Maska antysmogowa Cambridge
Maska antysmogowa Cambridge

Cena: 149 zł

Wyprodukowane: w Wielkiej Brytanii

Filtr: trzystopniowy, węglowy*

Czas użytkowania filtra: 90–340 godzin

Czy maskę można prać? Tak, ręcznie, ciepłą wodą z mydłem, co nie zmienia jednak żywotności maski

Wymienny?
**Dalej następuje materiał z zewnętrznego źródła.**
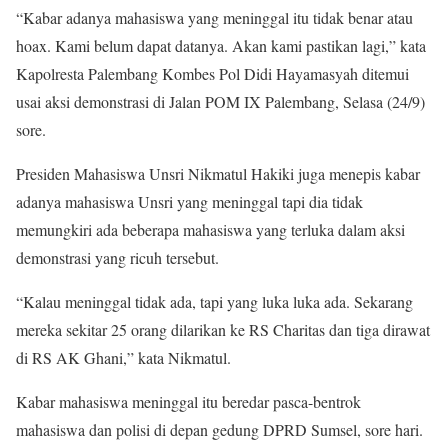
“Kabar adanya mahasiswa yang meninggal itu tidak benar atau
hoax. Kami belum dapat datanya. Akan kami pastikan lagi,” kata
Kapolresta Palembang Kombes Pol Didi Hayamasyah ditemui
usai aksi demonstrasi di Jalan POM IX Palembang, Selasa (24/9)
sore.
Presiden Mahasiswa Unsri Nikmatul Hakiki juga menepis kabar
adanya mahasiswa Unsri yang meninggal tapi dia tidak
memungkiri ada beberapa mahasiswa yang terluka dalam aksi
demonstrasi yang ricuh tersebut.
“Kalau meninggal tidak ada, tapi yang luka luka ada. Sekarang
mereka sekitar 25 orang dilarikan ke RS Charitas dan tiga dirawat
di RS AK Ghani,” kata Nikmatul.
Kabar mahasiswa meninggal itu beredar pasca-bentrok
mahasiswa dan polisi di depan gedung DPRD Sumsel, sore hari.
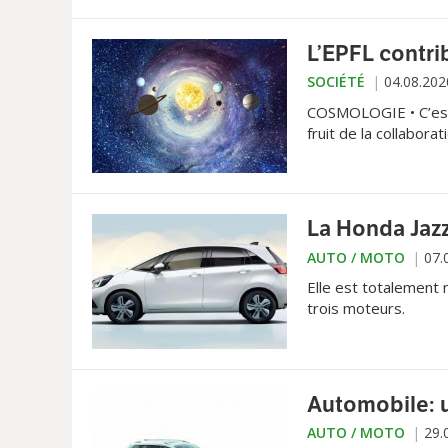
L’EPFL contri
SOCIÉTÉ
04.08.202
COSMOLOGIE • C’est l
fruit de la collabora
d’une trentaine d’in
Digital Sky Survey» 
Nouveau-Mexique, a
La Honda Jazz
AUTO / MOTO
07.
Elle est totalement n
trois moteurs.
Automobile: u
AUTO / MOTO
29.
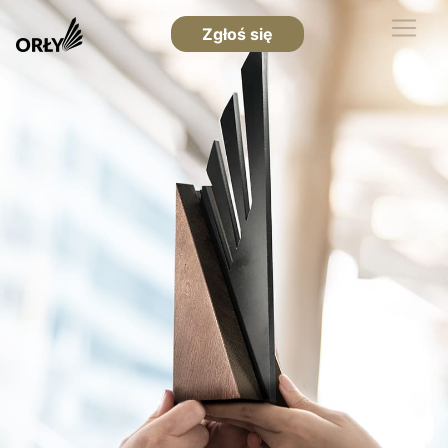
Zgłoś się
Nie

Certyfikat: brak pełnej informacji**

Testy: Nelson Labs, Stany Zjednoczone

Ochrona: deklarowany standard N99, filtruje w 99% cząsteczki PM 10, PM 2,5, PM 0,3, lotne związki organiczne, ozon, benzatę, formaldehyd, wirusy, bakterie, alergeny (pyłki, kurz, zarodki pleśni)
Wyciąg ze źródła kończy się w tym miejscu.